That is one gotcha with interactive SQL (STRSQL). It defaults to *FIRSTIO
setting which in turn defaults to biasing query optimizer toward populating
the first screen as fast as possible. This is normally a good thing, as
query optimizer will then be biased toward using an index.
One way to get a more accurate comparison between the two statement's total
runtimes is to force their output to a file and compare the time to get ALL
of the rows out.
You'd effect this via F13 option in STRSQL and changing the Output to 3
(File).
In general, STRSQL is not a good way to test performance metrics. Doing it
in a program repetitively will give you a better taste of the actual
runtimes you can expect.
Elvis
Celebrating 11-Years of SQL Performance Excellence on IBM i5/OS and OS/400
www.centerfieldtechnology.com
-----Original Message-----
Subject: Re: sql performance question
Brad,
On Tue, Mar 18, 2008 at 3:57 PM, Bradley V. Stone <bvstone@xxxxxxxxxxxx>
wrote:
did you try changing the order? Possibly the second time it's reusing a
DP.
It didn't matter what order I ran them in. I could run both, one
right after the other, several times in a row, the select * always ran
faster than the other - at least - and this may mean something - it
displayed the first page worth of records faster.

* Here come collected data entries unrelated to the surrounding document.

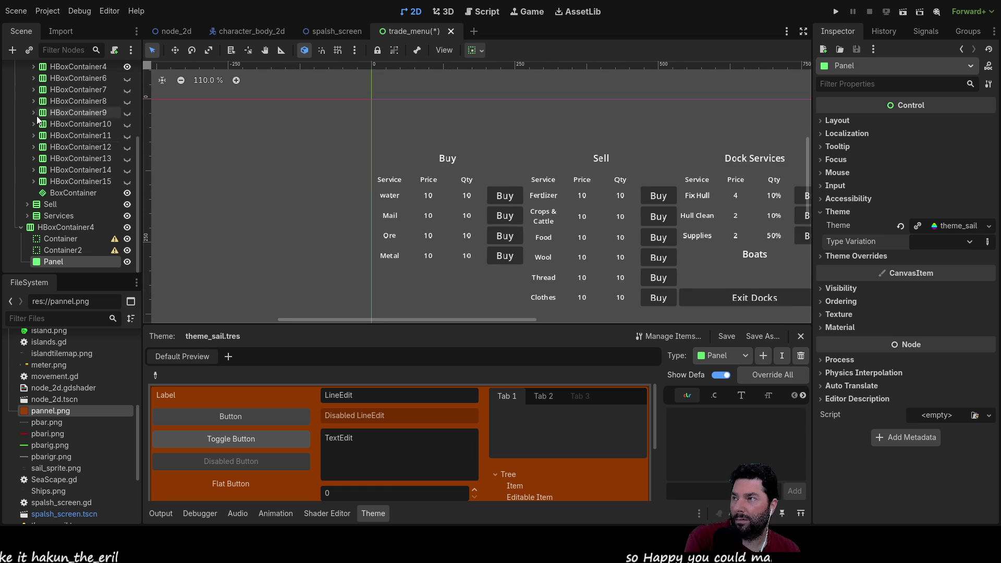
scroll(52, 130, up, 5)
click(55, 106)
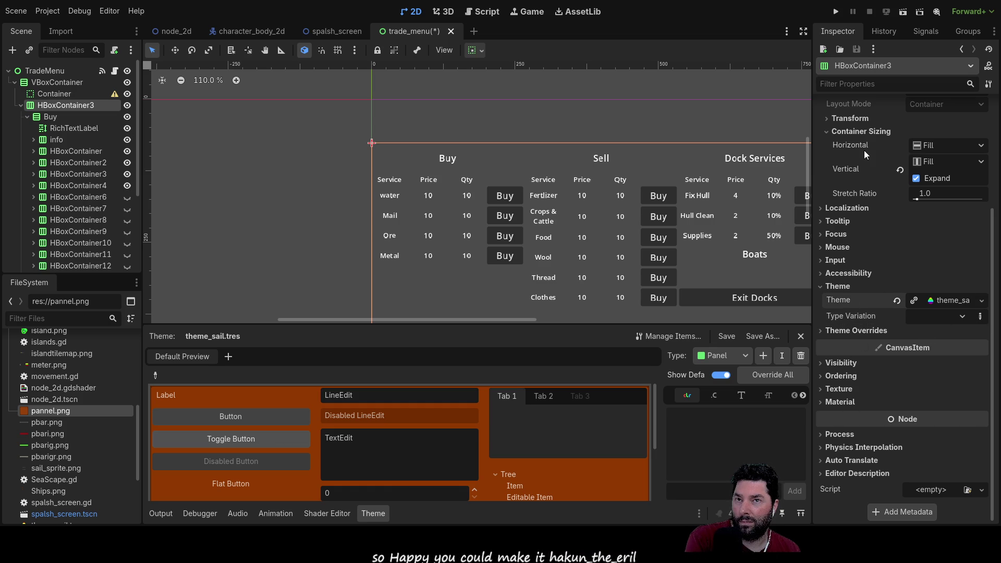
scroll(850, 158, up, 3)
scroll(852, 168, down, 2)
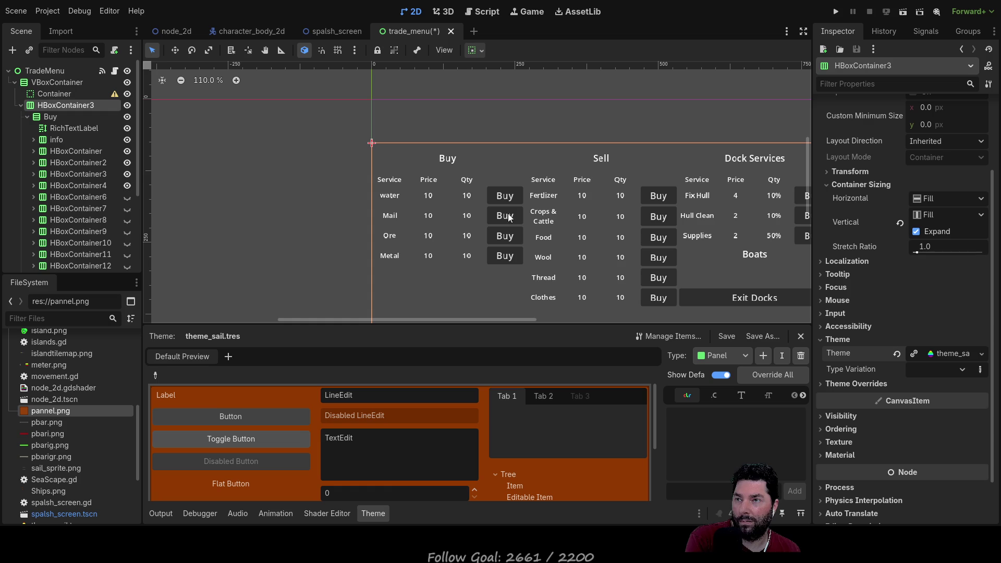
drag(319, 251, 257, 214)
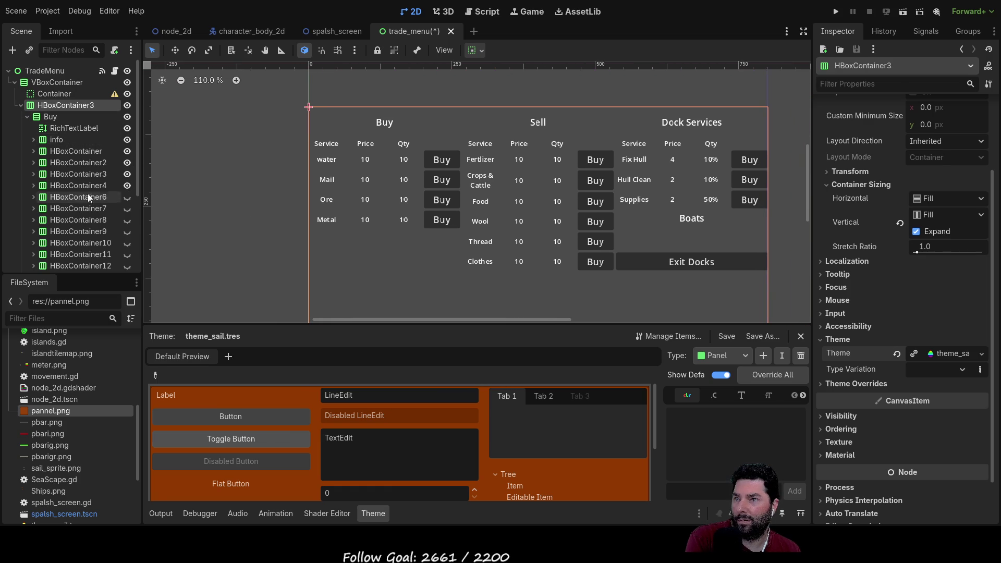
click(449, 162)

I did not test paging through the file to see which one paused longer
between pages, so that may be the issue - it waited till after
gathering more records on the select fld,fld,fld than the * ?
...testing one last time, I ran the first one and paged down 10 times
without regard to response, and did the same thing with the second
one.
It was relatively the same amount of time for both to finally display
the 10th page of data, so that must be the deal - the first one just
displayed the first page quicker than the second one, while the second
one waited till several pages had loaded before displaying the first
page -
just guessing off the top of my head, maybe they were both probably
filling a fixed buffer size of data before displaying - the select *
filled that buffer more quickly than the select fields?